The objection is simply that it has now become known that the symbol was borrowed from someone with a direct link to a reviled institution and to the law school. As the Committee report put it: “Isaac Royall, Jr., lived and died an owner of slaves, from whose labor he accumulated significant wealth, a portion of which he gave to Harvard. That is the relevant connection.” No one has a right to be honored, and the living generation must always make the choice for itself. Acknowledging “the disappointment it will cause fellow members of the Law School community for whom the shield invokes not Isaac Royall and his slaves but rather the institution they are proud to be part of,” the Committee unblinkingly heeded the voices for change: “We cannot unsee what we now know, nor should we. The Law School would not today honor Isaac Royall and his bequest by taking his crest as its official symbol.”

This was an easier case than many that may seem to be like it. It does not follow that stripping the wheat from the shield entails taking down the names of others, such as George Washington and Thomas Jefferson. They had “moral feet of clay as slave-owners,” the Committee agreed, but they also “have independent claims on history, for which they are rightly honored.” Complications in other situations of names linked to the past were absent here, as Dean Minow noted:

First, the shield is a symbol whose primary purpose is to identify and express who we mean to be. Second, it is not an anchoring part of our history: it was created in 1936 for a University celebration, used occasionally for decades and used more commonly only recently, and does not extend back to the origin of the School or even much beyond recent memory. Third, there is no donor whose intent would be undermined; the shield itself involves no resources entrusted in our care.

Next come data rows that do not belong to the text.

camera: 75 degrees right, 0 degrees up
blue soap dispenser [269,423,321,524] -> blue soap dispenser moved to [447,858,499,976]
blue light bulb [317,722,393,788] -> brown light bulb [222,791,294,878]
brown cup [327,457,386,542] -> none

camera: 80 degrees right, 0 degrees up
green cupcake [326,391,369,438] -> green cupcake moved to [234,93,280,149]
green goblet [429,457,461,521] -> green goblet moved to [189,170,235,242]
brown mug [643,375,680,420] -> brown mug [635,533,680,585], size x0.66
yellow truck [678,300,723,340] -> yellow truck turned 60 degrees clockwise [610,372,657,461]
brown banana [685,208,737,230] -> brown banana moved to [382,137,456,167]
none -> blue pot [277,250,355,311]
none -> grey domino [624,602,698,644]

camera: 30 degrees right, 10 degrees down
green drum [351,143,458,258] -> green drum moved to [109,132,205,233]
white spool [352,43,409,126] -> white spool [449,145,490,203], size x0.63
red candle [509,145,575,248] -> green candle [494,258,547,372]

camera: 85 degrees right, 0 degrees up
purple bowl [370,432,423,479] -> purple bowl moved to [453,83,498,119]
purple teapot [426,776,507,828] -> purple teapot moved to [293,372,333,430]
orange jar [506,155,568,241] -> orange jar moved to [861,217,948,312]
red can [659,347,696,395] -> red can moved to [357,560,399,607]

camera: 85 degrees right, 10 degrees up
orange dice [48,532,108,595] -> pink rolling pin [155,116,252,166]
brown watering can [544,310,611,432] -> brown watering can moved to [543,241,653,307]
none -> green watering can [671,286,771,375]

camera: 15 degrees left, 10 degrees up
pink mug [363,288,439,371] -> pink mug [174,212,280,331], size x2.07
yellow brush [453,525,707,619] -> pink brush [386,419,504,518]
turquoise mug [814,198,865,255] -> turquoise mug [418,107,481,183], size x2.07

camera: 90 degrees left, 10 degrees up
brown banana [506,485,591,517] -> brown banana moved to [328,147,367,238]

The Committee’s decision was not unanimous. My former colleague, Professor Annette Gordon-Reed, on behalf of herself and a student committee member, powerfully dissented, arguing in essence that it is an important value in itself to keep alive the memory of those whose forced labor created the resources for Royall to donate:

“Keep alive” means to be unrelentingly frank and open with the whole world, now and into the future, about an important thing that went into making this institution. Maintaining the current shield, and tying it to a historically sound interpretive narrative about it, would be the most honest and forthright way to insure that the true story of our origins, and connection to the people whom we should see as our progenitors (the enslaved people at Royall’s plantations, not Isaac Royall), is not lost.

But as she acknowledged, hers is a minority view. The other Committee members opted for “better ways to engage the past and its legacy in the present than by retaining a symbol that so many members of the community reject.” What those ways are the Committee left undiscussed.

The Harvard Law School shield case is only one among many, and it’s unlikely to prove a bellwether for the many variants of the problem yet to surface. But I for one hope that the civil tone of the report and the dissent, respectful of each other and their values, including those of other dissenting constituencies, will serve as a strong precedent for how to converse in the coming debates on similar issues across the country.

Including, perhaps, back at the law school. Left unmentioned in the report was the fate, evidently not part of the Committee’s charge, of the name of the Royall Professorship (a holder of which was a member of the Committee). If a symbol from Royall’s bookplate merits a heave-ho, should the blatancy of his name survive?

Addendum: On March 14 the Harvard Corporation approved the recommendation to scrap the law school’s shield. A new crest is in the works.